How is kuzhi mandhi made

Kuzhimandi (or Kuzhi Mandhi) is a traditional Yemeni-origin Arabic rice dish that has become extremely popular in Kerala, especially Malabar. It’s different from biryani because it is more subtle, less oily, and usually cooked in a kuzhi (pit), which gives it a smoky flavor. Here’s how it’s generally made:


Ingredients

For rice:

  • Long-grain basmati rice

  • Ghee or oil

  • Whole spices (cinnamon, cloves, cardamom, bay leaf)

  • Onion (thinly sliced)

  • Garlic, ginger, and green chili (optional for extra flavor)

  • Chicken / Mutton (marinated)

  • Mandhi spice mix (special Arabic blend)

  • Salt

  • Hot water or stock

For mandhi masala (spice mix):
(Exact mix varies, but usually includes)

  • Cardamom

  • Cinnamon

  • Cloves

  • Bay leaf

  • Black pepper

  • Dry lemon (loomi)

  • Nutmeg

  • Cumin

  • Coriander seeds

For serving:

  • Tomato chutney (dakkous)

  • Mayonnaise or garlic sauce

  • Salad

  • Soup (optional)


Preparation Steps

1. Marinate the Meat

  • Clean chicken or mutton pieces.

  • Marinate with salt, a bit of turmeric, and mandhi spice mix.

  • Some add lemon juice or yogurt for extra tenderness.

  • Rest for 1–2 hours.

2. Prepare the Rice Base

  • Heat ghee/oil in a large vessel.

  • Sauté onion, garlic, ginger, and green chili until golden.

  • Add whole spices (cinnamon, cardamom, cloves, bay leaf).

  • Pour in measured hot water or stock.

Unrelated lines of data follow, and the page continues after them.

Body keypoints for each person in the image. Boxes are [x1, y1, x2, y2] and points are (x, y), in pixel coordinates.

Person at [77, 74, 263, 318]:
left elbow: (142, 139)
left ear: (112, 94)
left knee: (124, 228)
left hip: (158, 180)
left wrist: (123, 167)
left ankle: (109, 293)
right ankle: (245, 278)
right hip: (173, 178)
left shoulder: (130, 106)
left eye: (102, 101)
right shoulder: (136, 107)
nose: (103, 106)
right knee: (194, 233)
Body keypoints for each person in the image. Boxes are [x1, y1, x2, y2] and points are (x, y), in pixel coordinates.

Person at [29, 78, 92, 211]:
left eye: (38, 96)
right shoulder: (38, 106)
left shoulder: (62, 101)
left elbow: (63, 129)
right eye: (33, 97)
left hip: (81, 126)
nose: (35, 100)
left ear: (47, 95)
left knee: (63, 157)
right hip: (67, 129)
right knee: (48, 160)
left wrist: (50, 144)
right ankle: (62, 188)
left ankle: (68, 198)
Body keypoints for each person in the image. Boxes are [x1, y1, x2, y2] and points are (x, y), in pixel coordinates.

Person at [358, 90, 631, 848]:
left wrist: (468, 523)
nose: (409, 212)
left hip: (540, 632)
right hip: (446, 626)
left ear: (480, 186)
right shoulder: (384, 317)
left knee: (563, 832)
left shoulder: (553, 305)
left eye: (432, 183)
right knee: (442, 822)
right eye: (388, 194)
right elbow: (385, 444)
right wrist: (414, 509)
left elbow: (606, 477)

Add salt.

3. Cooking in Kuzhi (Pit) or Dum

 

  • Traditionally:

    • A deep pit (kuzhi) is dug.

    • Charcoal is placed at the bottom for heat.

    • A large pot with rice and spices is set inside.

    • Marinated meat is suspended above the rice (sometimes on a grill or hanging inside).

    • The pot is sealed and slow-cooked with the smoky heat.

    • Meat drips juices into the rice, giving an aromatic smoky flavor.

  • Modern method:

    • Cook rice in a pot with water/stock and spices.

    • Place marinated meat on top, cover, and cook on dum (low flame) until tender.

    • For smoky flavor, place a small burning charcoal in a steel bowl inside the pot, drizzle ghee over it, cover immediately for 5 minutes.